Rural/Metro May Affect Delaware Breach of Fiduciary Duty Litigation
A recent decision of the Court of Chancery may significantly affect how breach of fiduciary litigation is conducted in the Delaware courts. In re Rural/Metro Stockholders Litigation, 2014 Del. Ch. LEXIS 202, held that RBC Capital Markets as a financial adviser to Rural/Metro was liable for about $75.8 million as a result of the Rural/Metro directors improperly negotiating a merger at too low a price and sending stockholders misleading information. Even more startling, the directors had settled the claims against them for just $6.6 million and had no obligation to contribute to the $75 million that RBC had to pay. How could this happen?
To begin with, it is important to note that the liability decision issued earlier in the Rural/Metro case had laid much of the blame for the board of directors' bad acts at the feet of RBC. The court concluded that RBC's advice to the Rural/Metro board was tainted by RBC's efforts to get a piece of the financing in another deal involving Rural/Metro's competitor. Hence, RBC was far from blameless for the liability incurred by the board of directors. Moreover, after the directors had settled before trial, RBC had elected to contest any liability, not just for itself, but even on behalf of the directors. RBC did not cross-claim to try to prove the directors were more culpable than RBC.
Faced with the odd situation of directors having settled and huge damages to pay, the court turned to how to allocate damages between RBC and the settling defendants. Under the provisions of the Delaware Uniform Contribution Among Tortfeasors Act, the defendants who settled could not be required to pay any part of the damages awarded after the trial. Instead, RBC, as the remaining defendant, was entitled to a credit against the judgment in proportion to the liability of the other defendants. That credit was what the Court of Chancery had to determine.
First, the court made several preliminary rulings. It held that RBC was entitled to claim a contribution credit from the other defendants even though RBC had not filed a cross-claim seeking that credit until after damages were determined. The court also determined that RBC could not seek a contribution credit for conduct that constituted a "fraud upon the board." These are important rulings insofar as they permit defendants to blame each other, after liability is established. Note, however, that the liability decision may foreclose that sort of claim later once the facts have been determined. For example, RBC was found guilty of a "fraud upon the board" in the liability decision. This means that even absent a cross-claim, defendants need to be mindful of the need to carefully differentiate their conduct from that of the other defendants during a liability trial.
This will not be easy to do in any case, but is particularly difficult because of a special aspect of Delaware corporate law. The right to contribution turns on joint liability. That is different from joint culpability. Most Delaware corporations have a charter provision that exculpates directors from liability for their negligence, commonly referred to as a "duty of care" liability. Hence, if directors are not liable for a breach of their fiduciary duty to use care in making decisions because of such an exculpation provision, then they are also not subject to contribution claims based on their negligence. They may be culpable, but they are not liable.

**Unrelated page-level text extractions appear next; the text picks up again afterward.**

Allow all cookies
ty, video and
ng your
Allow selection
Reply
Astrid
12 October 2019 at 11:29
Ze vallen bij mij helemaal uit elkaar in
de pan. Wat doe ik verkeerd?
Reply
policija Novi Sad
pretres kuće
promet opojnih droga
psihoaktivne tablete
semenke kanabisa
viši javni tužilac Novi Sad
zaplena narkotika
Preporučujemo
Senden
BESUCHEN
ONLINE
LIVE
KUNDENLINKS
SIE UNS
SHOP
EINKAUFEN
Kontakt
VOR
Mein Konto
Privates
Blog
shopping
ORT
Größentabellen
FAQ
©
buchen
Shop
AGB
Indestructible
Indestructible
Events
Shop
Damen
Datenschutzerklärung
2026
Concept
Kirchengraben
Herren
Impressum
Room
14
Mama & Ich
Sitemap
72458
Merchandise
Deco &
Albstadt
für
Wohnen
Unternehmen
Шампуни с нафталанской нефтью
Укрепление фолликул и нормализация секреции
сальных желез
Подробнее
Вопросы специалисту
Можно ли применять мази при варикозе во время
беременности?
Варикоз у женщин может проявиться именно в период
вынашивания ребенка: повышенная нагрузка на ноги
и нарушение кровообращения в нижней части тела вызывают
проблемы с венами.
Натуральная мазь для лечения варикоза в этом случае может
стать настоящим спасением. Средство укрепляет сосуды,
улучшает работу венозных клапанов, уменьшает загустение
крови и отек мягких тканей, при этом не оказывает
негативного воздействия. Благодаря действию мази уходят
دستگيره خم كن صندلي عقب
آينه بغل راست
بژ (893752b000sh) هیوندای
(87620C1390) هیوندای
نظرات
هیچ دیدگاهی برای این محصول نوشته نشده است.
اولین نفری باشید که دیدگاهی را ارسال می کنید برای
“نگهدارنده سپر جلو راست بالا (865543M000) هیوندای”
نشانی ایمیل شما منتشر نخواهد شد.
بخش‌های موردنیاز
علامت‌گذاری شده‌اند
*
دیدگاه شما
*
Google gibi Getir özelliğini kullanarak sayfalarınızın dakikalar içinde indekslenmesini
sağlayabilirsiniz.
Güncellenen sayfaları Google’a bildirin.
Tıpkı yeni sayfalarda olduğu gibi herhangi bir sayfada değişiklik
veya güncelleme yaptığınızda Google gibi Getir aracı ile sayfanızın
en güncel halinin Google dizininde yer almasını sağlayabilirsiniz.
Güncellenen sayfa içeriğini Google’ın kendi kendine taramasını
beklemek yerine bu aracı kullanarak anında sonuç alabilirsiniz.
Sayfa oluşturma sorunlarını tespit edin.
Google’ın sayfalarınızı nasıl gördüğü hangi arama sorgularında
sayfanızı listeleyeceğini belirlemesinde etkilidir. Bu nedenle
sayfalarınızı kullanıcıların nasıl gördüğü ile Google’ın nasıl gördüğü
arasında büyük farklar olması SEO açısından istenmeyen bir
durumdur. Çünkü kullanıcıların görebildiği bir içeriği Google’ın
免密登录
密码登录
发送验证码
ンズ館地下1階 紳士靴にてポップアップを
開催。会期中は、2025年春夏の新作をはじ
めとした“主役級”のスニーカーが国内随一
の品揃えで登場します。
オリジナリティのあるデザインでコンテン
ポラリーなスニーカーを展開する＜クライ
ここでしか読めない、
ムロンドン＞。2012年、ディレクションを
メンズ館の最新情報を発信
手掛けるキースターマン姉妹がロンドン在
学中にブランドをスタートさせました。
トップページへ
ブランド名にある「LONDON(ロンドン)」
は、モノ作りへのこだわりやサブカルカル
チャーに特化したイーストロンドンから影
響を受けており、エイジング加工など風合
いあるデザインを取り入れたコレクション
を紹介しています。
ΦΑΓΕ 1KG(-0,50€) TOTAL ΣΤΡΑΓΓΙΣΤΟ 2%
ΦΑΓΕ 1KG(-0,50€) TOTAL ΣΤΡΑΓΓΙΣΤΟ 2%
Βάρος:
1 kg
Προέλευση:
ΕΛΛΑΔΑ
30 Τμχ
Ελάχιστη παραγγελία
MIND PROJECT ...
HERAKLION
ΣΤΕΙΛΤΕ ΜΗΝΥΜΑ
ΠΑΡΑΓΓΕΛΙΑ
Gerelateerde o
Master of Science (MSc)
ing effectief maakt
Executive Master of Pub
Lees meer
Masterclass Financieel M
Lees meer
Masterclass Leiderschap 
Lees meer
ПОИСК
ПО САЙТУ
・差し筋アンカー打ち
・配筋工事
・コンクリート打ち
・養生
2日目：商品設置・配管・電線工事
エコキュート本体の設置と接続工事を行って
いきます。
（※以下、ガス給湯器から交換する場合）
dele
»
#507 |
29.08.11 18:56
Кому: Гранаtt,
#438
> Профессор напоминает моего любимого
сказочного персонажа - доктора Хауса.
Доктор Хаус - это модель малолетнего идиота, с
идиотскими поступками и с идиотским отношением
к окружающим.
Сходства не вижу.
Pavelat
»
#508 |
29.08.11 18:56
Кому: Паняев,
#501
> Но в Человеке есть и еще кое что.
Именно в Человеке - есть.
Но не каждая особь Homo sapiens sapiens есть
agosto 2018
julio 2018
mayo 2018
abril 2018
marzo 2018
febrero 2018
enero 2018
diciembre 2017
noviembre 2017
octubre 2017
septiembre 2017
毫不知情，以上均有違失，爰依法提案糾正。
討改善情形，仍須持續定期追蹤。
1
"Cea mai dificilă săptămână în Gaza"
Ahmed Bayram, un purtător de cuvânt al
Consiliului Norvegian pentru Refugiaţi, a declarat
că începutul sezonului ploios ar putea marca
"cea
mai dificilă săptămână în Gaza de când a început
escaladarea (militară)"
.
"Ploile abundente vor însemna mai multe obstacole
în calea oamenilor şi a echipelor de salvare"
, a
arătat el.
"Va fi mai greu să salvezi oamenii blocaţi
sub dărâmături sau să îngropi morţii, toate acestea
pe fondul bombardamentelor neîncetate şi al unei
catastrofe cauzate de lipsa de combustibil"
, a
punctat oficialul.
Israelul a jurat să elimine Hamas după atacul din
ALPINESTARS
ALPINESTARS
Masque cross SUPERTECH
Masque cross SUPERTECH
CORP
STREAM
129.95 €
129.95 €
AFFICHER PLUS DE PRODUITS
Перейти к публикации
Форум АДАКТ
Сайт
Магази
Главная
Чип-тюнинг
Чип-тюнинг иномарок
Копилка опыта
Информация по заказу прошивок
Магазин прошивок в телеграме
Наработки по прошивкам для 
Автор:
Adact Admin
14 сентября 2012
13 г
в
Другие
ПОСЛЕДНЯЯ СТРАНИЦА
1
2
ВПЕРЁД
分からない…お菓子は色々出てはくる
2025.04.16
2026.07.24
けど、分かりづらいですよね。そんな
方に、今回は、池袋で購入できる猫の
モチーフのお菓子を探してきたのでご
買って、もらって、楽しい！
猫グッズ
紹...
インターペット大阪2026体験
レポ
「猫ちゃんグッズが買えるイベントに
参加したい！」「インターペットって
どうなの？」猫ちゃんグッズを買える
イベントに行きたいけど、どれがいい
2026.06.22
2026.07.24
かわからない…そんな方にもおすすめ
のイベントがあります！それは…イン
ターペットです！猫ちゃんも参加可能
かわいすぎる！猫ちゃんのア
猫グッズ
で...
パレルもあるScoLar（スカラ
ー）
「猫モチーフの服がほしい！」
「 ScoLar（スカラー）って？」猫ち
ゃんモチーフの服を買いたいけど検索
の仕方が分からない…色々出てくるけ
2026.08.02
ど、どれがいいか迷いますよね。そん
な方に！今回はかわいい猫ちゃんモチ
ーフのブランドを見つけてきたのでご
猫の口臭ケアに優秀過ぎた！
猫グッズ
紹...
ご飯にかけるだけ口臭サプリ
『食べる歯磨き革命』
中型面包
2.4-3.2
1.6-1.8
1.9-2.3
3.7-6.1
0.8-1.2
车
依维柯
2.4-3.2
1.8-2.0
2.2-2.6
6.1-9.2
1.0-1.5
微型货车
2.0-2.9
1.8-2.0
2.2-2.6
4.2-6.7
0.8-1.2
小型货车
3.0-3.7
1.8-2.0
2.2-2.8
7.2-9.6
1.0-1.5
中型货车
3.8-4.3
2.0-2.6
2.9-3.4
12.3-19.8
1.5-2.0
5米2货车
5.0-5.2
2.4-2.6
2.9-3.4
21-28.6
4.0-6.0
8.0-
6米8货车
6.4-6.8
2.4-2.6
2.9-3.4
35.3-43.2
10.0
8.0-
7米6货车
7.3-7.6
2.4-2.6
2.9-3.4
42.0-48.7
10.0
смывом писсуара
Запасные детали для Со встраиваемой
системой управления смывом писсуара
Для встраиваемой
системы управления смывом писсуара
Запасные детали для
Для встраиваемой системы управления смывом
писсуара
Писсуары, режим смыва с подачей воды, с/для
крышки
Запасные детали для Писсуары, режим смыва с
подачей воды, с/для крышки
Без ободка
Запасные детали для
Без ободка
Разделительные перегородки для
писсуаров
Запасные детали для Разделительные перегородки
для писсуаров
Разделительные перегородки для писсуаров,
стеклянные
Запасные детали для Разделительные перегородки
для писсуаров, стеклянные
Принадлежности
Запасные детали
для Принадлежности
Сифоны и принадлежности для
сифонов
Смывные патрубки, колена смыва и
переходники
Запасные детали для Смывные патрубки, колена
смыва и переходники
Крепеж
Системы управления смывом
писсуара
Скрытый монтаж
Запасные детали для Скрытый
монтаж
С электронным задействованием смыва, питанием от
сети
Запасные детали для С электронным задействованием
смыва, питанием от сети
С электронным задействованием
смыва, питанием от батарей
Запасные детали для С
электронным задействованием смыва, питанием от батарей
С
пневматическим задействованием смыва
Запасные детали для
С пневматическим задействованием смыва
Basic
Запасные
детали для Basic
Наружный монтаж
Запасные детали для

This point made a big difference in the outcome of the Rural/Metro case. The court concluded that only two of the seven directors were liable for the breach of duty it found. The others were exculpated by Rural/Metro's charter. That dramatically reduced the contribution credit RBC received. That factor, plus the decision that RBC was precluded from seeking contribution credit for that part of the claim based on the "fraud upon the board," meant that RBC ended up with responsibility for 83 percent of the damages.
What, then, does all this mean in the real world? There are several practice points that Rural/Metro suggests. First, as Rural/Metro shows, the defendants in breach of fiduciary duty cases may have different interests, even if they are all on the same board of directors. That potential conflict of interests needs to be addressed, including possibly retaining separate counsel. You do not want to face questions from one client about why she cannot get contribution credit after trial from your other client.
Second, when representing non-settling defendants in such a case, you need to be mindful of the limits on your contribution rights. Do not expect to get a contribution credit from directors whose liability is exculpated under charter provisions dealing with breach of duty claims. Your client may be stuck with most of the damages. That will affect whether you should join the settlement.
Finally, the Rural/Metro decision was fairly lenient in its ruling that permitted RBC to assert contribution claims post-trial on liability. While its ruling seems correct, there is not a controlling Delaware Supreme Court decision that would permit that post-trial procedure. This cautions that care is needed to preserve contribution rights that might otherwise be lost.
Rural/Metro is a major decision from a well-respected court. It deserves full and careful reading that will disclose a lot more than this short article discusses.